Setiap orang tua memiliki tata cara dan peraturan yang berbeda dalam mendidik anaknya. Untuk anak hiperaktif sendiri, mereka memerlukan peraturan yang jelas dan konsisten. Tunjukkan juga setiap perkataan atau janji yang Anda buat sesuai dengan perbuatan. Karena, anak pada usia 18 bulan hingga 3 tahun umumnya akan merasa kesal bahkan marah jika apa yang Anda katakan tidak sesuai realitanya. Sehingga pelariannya ia menjadi frustasi dan tidak terkontrol.

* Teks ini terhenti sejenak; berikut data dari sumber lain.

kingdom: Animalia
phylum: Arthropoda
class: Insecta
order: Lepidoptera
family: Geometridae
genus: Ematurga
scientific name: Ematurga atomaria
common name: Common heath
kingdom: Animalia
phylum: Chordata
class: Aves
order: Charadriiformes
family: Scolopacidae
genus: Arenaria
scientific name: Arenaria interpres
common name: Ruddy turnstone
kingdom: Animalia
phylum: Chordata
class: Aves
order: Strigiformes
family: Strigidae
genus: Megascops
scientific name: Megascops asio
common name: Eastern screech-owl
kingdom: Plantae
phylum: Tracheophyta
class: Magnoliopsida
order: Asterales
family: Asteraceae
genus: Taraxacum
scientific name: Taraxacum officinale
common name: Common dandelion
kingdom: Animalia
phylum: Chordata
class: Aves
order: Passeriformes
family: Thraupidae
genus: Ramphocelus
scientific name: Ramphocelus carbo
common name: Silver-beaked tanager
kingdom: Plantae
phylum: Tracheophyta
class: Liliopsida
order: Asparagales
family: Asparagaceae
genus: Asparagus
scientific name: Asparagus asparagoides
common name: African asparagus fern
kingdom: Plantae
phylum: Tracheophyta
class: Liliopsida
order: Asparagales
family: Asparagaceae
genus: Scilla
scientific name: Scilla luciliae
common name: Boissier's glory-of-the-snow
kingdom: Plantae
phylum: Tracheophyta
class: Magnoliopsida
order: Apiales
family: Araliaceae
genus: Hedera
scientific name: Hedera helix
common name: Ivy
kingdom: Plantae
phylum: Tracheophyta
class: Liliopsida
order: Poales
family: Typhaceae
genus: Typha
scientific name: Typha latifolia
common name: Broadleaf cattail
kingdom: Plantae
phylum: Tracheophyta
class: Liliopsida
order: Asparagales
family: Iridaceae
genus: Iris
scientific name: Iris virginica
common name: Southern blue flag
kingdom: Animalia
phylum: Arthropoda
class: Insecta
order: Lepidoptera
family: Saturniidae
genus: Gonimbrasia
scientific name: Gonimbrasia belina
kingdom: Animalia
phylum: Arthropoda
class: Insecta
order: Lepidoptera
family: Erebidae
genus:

4. Buatlah Sistem Hukuman dan Hadiah

Berikutnya, cara mengatasi anak hiperaktif dengan menerapkan sistem hukuman dan hadiah dalam peraturan yang Anda buat. Jangan ragu untuk memuji atau memberi hadiah ketika Anak melakukan hal positif. Sebaliknya, beri anak hukuman yang wajar ketika ia nakal. Dengan begitu, emosinya akan stabil. Baca: Inilah 9 Cara Mengatasi Anak Rewel dan Cengeng

5. Berikan Penjelasan Yang Bisa Diterima Akal Anak Ketika Hendak Melarangnya

Sudah menjadi hal yang lumrah ketika Anak memiliki dunianya sendiri. Didorong dengan rasa ingin tahu yang tinggi, terkadang anak akan meminta sesuatu tanpa mengenal situasi dan waktu. Bahkan ia juga akan terus merengek atau malah membuat kekacauan yang lebih parah. Saat itulah peran Anda sebagai orang tua dibutuhkan. Untuk memberi tahu apa yang boleh dan apa yang tidak boleh. Saat ini anak menanyakan banyak hal, jawab saja pertanyaanya dengan Bahasa yang mudah dimengerti. Saat ia merasa puas, ia akan tenang dan berhenti bertanya.

6. Cara Mengatasi Anak Hiperaktif dengan Bersikap Tegas Tanpa Menunjukkan Amarah

Tingkah laku Anak hiperaktif seringkali membuat Anda kesal dan marah. Tapi, jangan pernah melampiaskan kemarahan Anda secara langsung pada anak. Apalagi sampai melakukan tindakan kekerasan baik secara verbal atau fisik.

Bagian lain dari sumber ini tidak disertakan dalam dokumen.